Microgrids (MGs) are medium or low voltage distribution networks that comprise distributed generations, electrical loads, and energy storage systems [1,2]. A Microgrid Operator (MGO) aims to achieve stable and efficient operation of the MG through the proper use of the available resources [3,4]. In particular, in the grid-connected mode, a MGO can participate in the electricity market to buy or sell energy to maintain the balance between supply and demand of the MG in a most economical way [5,6]. Recently, much research has been conducted on establishing an optimal bidding strategy for the MGO in charge of operating MGs with high penetration of Renewable Distributed Generation (RDG) systems, the so-called renewable MGs [7,8,9,10,11]. Stochastic approaches have been commonly used in the relevant research [7,8,9,10,11] to obtain an optimal bidding strategy for renewable MGs, because RDGs produce significantly uncertain and variable output compared to conventional generators. Optimal bidding and operation strategies are derived in [7,8,9,10,11] to minimize expected operating costs through a stochastic approach considering the uncertainties in the outputs of Wind Turbines (WTs) or Photovoltaics (PVs), and demand. In particular, the previous approaches in [7,8,9] focus on the scheduling of dispatchable resources in the MG rather than strategic bidding of the MGO in the electricity market.
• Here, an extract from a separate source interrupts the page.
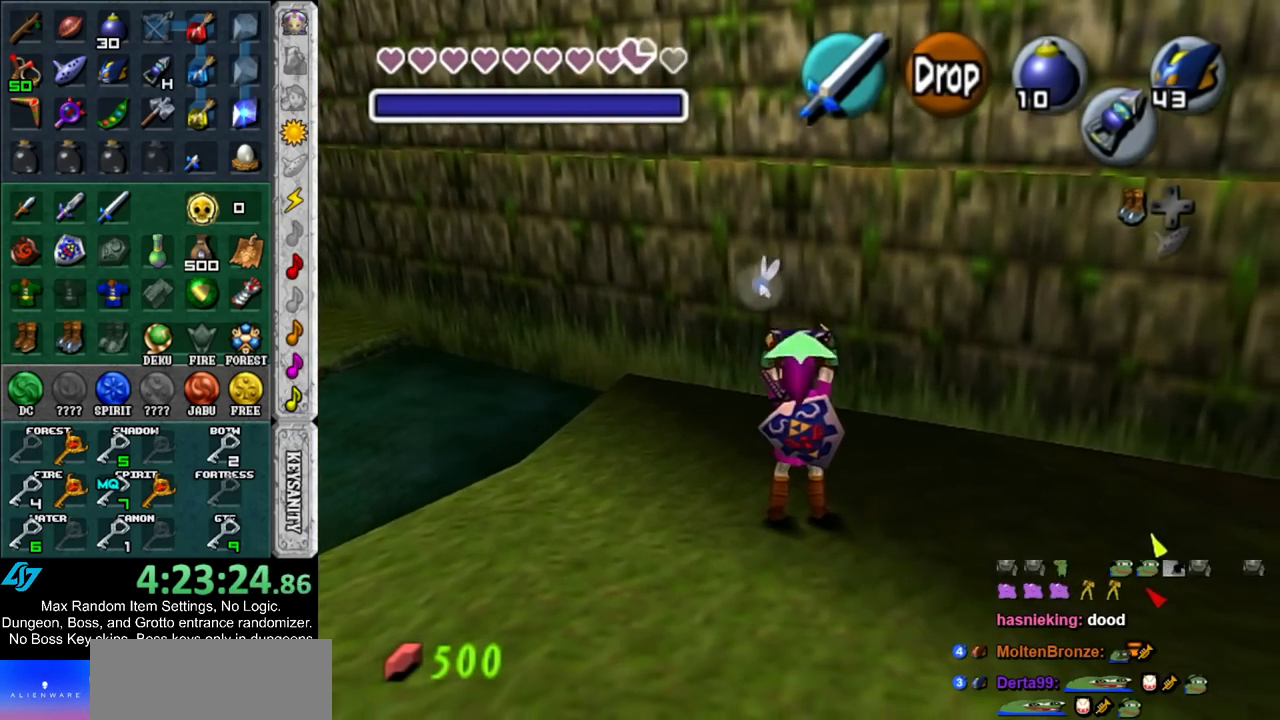
{"buttons": [], "left_stick": "down-left", "right_stick": "center", "events": [[83, "right_stick", "up"], [167, "right_stick", "center"], [317, "left_stick", "down"], [450, "left_stick", "down-left"]]}
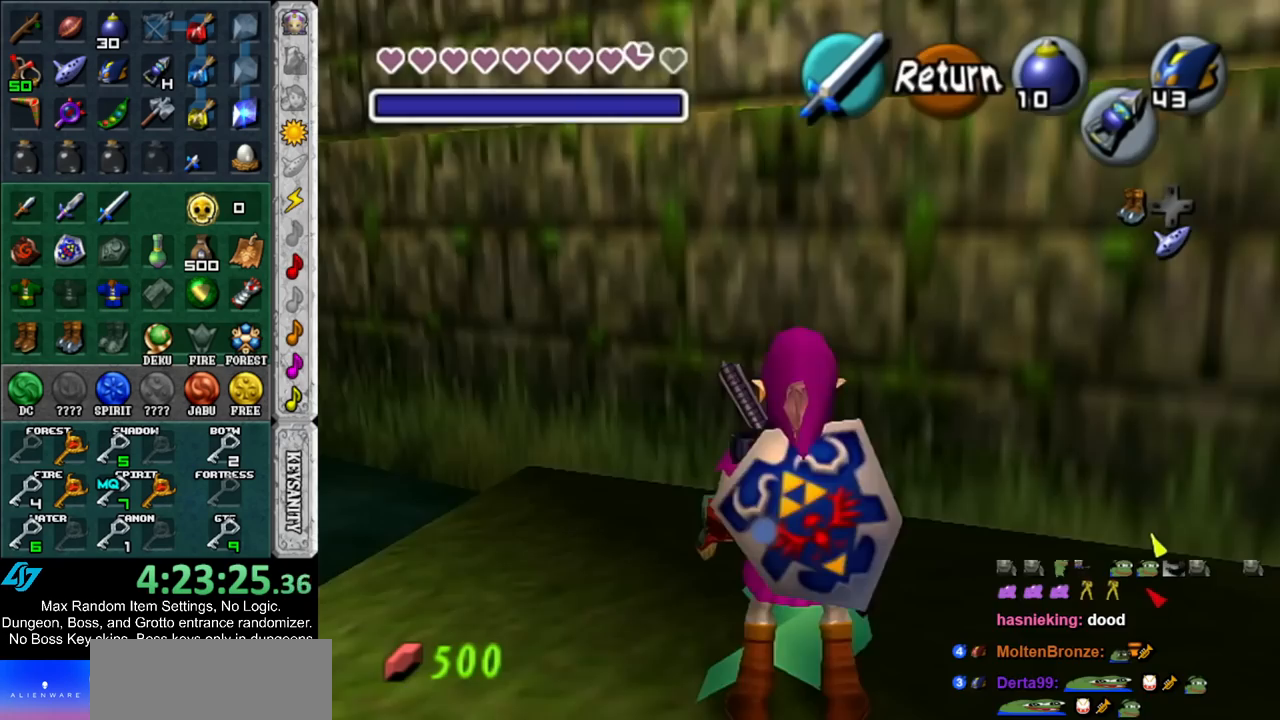
{"buttons": [], "left_stick": "down-left", "right_stick": "center", "events": []}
Further in [10,11], the MGO considers the imbalance cost caused by the difference between the submitted bid and the actual power flow in the line connecting the main grid and MG. In [11], a tradeoff between maximizing the expected operating profit of the MG and reducing the risk of low expected operating profit in unfavorable scenarios is considered to develop a bidding strategy for the MGO. Furthermore, in [11] it is shown that the MGO can increase its profit by utilizing demand response as an additional controllable resource.
The bidding strategies proposed in [7,8,9,10,11] do not however consider network conditions and physical constraints, such as lower and upper voltage limits for each bus and line capacities. Furthermore, although the reactive power balance in the MG is as important as the active power balance for stable operation of a MG network, none of previous approaches described in [7,8,9,10,11] consider the reactive power demands in their formulation of an optimal bidding strategy. For these reasons, there is a high risk of violating the physical constraints in real-time operation. As a solution for resolving this problem, the MGO can curtail the active power outputs of RDGs, adjust their power factors, or schedule active/reactive powers of the Battery Energy Storage Systems (BESSs) in real-time operation.
The above real-time adjustments of the MGO can be realized through Active Network Management (ANM) [12,13,14,15]. Owing to the real-time adjustments using ANM, the power flow in the line connecting the main grid and MG can deviate significantly from the submitted bid, which is obtained according to the bidding strategies proposed in [10,11]. For this reason, the MGO is likely to be charged for a significant imbalance cost. Therefore, this study proposes an optimal bidding strategy that enables the MGO to consider the change of the power flow on the connected line by real-time adjustments using ANM, through a scenario-based stochastic optimization method. By using the proposed bidding strategy, the imbalance cost can be reduced and the expected operating profit can be improved.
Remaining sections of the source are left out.